> [Work order 1]:
Present every line of the records as one numbered list, omitting any blank lines.

> [Exercise passage]:
────────────────

Hi Jacob

Thank you very much for the suggestions and insight.

On an idle node MemFree is about 15599152 kB (14.8GB).
Applying the "80%" rule to it, I get a problem size N=38,440.
However, the HPL run fails with the memory leak problem
even if I use N=35,000,
with openib among the MCA btl parameters.
You may have seen another message by Brian Barret explaining a possible
reason for the problem, and suggesting a workaround.
I haven't tried it yet, but I will.

I read about the HPL preference for "square" PxQ processor grids.
On a single node the fastest runs are 2x4,
but 1x8 is often times competitive also, coming second or third,
although it is not "square" at all.
I would guess this has much to do with
the physical 2-socket-4-core layout, or not?
I would also guess that the best processor grid is likely to
be quite different when the whole cluster is used, right?
How can one use the 2x4 fastest processor grid layout on a single node
to infer the fastest processor grid for the cluster?

The best I got so far was 80% efficiency, less than your "at least 85%".
So, I certainly have more work to do.

GotoBLAS was compiled with Gnu, no special optimization flags,
other than what the distribution Makefiles already have.

────────────────

> [Data]:
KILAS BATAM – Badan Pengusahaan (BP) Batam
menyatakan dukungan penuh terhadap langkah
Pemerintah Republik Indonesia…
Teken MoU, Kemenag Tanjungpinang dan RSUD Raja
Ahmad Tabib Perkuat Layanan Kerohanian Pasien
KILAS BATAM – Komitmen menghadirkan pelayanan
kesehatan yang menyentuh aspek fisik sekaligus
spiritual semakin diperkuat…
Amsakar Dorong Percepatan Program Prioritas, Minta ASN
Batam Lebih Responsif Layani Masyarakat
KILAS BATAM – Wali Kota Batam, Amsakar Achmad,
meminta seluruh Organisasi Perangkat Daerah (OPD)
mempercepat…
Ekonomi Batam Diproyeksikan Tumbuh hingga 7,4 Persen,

────────────────

> [Work order 2]:
Write out the part of the message about HPL runs starting with "I read about" and going on through "for the cluster?".

> [Task answer 1]:
1. KILAS BATAM – Badan Pengusahaan (BP) Batam
2. menyatakan dukungan penuh terhadap langkah
3. Pemerintah Republik Indonesia…
4. Teken MoU, Kemenag Tanjungpinang dan RSUD Raja
5. Ahmad Tabib Perkuat Layanan Kerohanian Pasien
6. KILAS BATAM – Komitmen menghadirkan pelayanan
7. kesehatan yang menyentuh aspek fisik sekaligus
8. spiritual semakin diperkuat…
9. Amsakar Dorong Percepatan Program Prioritas, Minta ASN
10. Batam Lebih Responsif Layani Masyarakat
11. KILAS BATAM – Wali Kota Batam, Amsakar Achmad,
12. meminta seluruh Organisasi Perangkat Daerah (OPD)
13. mempercepat…
14. Ekonomi Batam Diproyeksikan Tumbuh hingga 7,4 Persen,

> [Task answer 2]:
I read about the HPL preference for "square" PxQ processor grids.
On a single node the fastest runs are 2x4,
but 1x8 is often times competitive also, coming second or third,
although it is not "square" at all.
I would guess this has much to do with
the physical 2-socket-4-core layout, or not?
I would also guess that the best processor grid is likely to
be quite different when the whole cluster is used, right?
How can one use the 2x4 fastest processor grid layout on a single node
to infer the fastest processor grid for the cluster?